Emery's team has traveled all over Germany and beyond supporting training missions. He said most of his crew are ex-Soldiers or retirees and probably love the Army as much as he does.
"It's probably as close to being still in uniform as you can get without having to get out and get muddy and cold," he said, laughing.
"All of us are very serious about what we do," he said, explaining that during a rotation there's no such thing as an eight-hour day. "We work till everything is completed, and we feel like we've done what we needed to do for that day."
"You get a real sense of doing something worthwhile," said Emery. "These kids are going on real missions. Maybe something that we show them, or give them, maybe saves a life. I think that's what keeps me going. It'd be hard to work here and work the hours we work if you didn't think that way."
Hard work is nothing new to Emery. His parents split up when he was 13, and his mother struggled to make ends meet cleaning houses. He borrowed money from his grandfather to buy a lawn mower and started cutting grass to buy clothes for school, but not before he'd repaid the money he borrowed.
"I never was handed anything," said Emery. "If you want something, you had to go get it, and you had to work for it. You wait for someone to give you something, you're going to be waiting a long time."
This strong work ethic served him well throughout his career, in some cases leading to his advancement over others who were senior to him.
"When your senior leaders pull you from down here, and place you over these guys, that's a hell of a feeling," he said. "And a hell of a responsibility."
But responsibility has never scared Emery, who has always been quick to raise his hand when a task needed done. This can-do attitude undoubtedly helped when Emery was assigned as first sergeant for Alpha Battery, 3rd Battalion, 21st Field Artillery Regiment, in Kitzingen, Germany.
"First sergeant was the greatest position I ever had," said Emery. As the United States prepared for the Vietnam War, Soldiers were being pulled and reassigned at an unprecedented rate.

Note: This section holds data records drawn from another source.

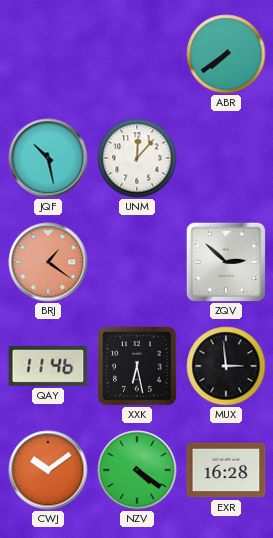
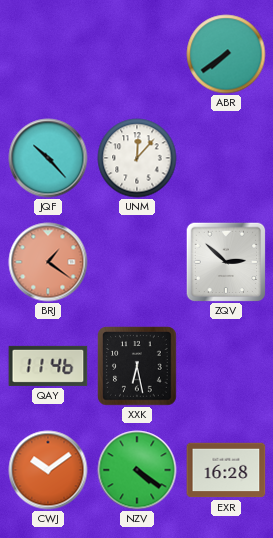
JQF: 10:28 -> 10:23
MUX: 2:59 -> none
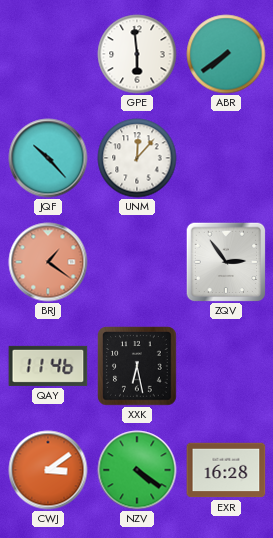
GPE: none -> 5:59
ZQV: 2:52 -> 2:54
CWJ: 10:09 -> 3:09
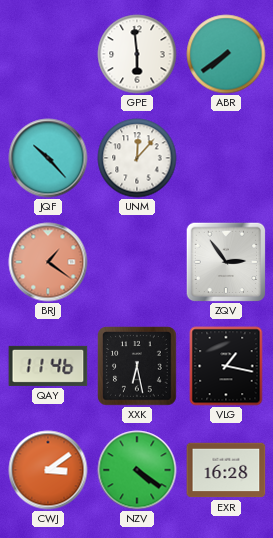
VLG: none -> 1:17
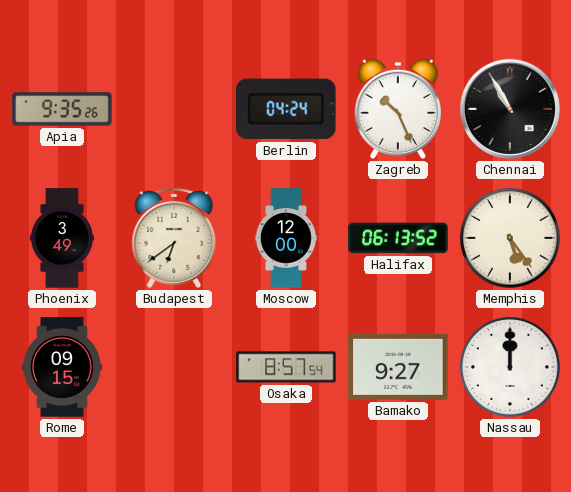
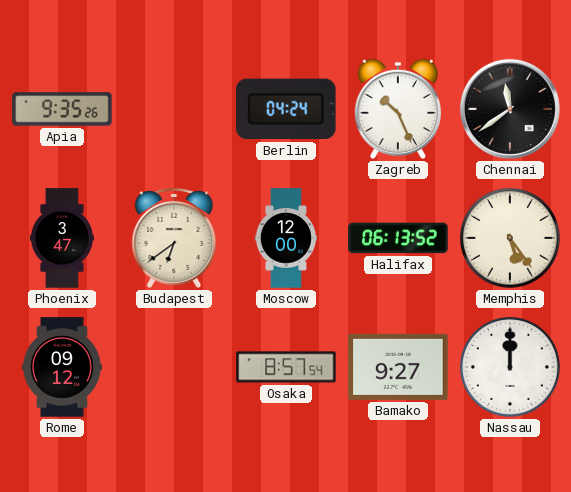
Chennai: 10:55 -> 11:39
Phoenix: 3:49 -> 3:47
Rome: 09:15 -> 09:12
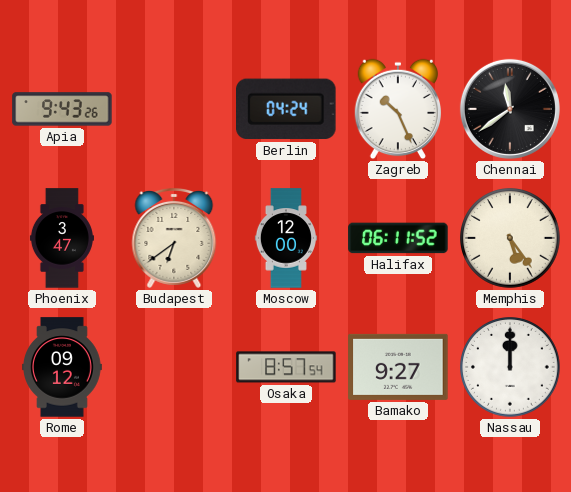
Apia: 9:35 -> 9:43
Halifax: 06:13 -> 06:11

"First time I was a first sergeant, I was an E-6 believe it or not. I looked around, and I'm the ranking enlisted guy in the company!
"That's a scary position," he said. "You can screw up some stuff big time. When you say something, you've got 100-200 people taking that as gospel. So you've got to be right!"
Helping others is what made first sergeant such a rewarding experience for Emery.
Getting things done, and getting them done well, has always been important to Emery.
"My dad taught me, anything you do is worth doing to the best of your ability," said Emery. "And I tell my guys, all I can expect for you to do is give me 100 percent every day, and try your best."
Emery gets frustrated when others don't share this commitment.
"I see guys on the PT test who will do the bare minimum; they'll do 30 pushups and then stop. And they got a minute left! Why would you cut yourself short like that' You don't even know what you're capable of."
Emery feels that it is the duty of good bosses and supervisors to get everything they can out of their men, and he believes in leading by example.
"I'm the oldest guy on the team," he said, "and when we do the rotations, I do the same thing they do. I'm the first guy in there, and I'm the last guy to leave."
As part of the same ITACSS team for 20 years, Emery is quick to give credit to his men.
"We're like family," he said. "Hands down I got the best team, and it's not because of me, it's because of the people."
At 68, Emery is starting to think about retiring. His wife of 45 years, Barbara, is originally from Darmstadt, and the couple plans to remain in Germany after his retirement.
"I probably have two more years," said Emery. "I don't know what I'll do next. But I'll have to find something. I'm still a ball of energy. I feel my age some, now. I get up, and I crank and crunch, but I still want to get up because I still want to go to work."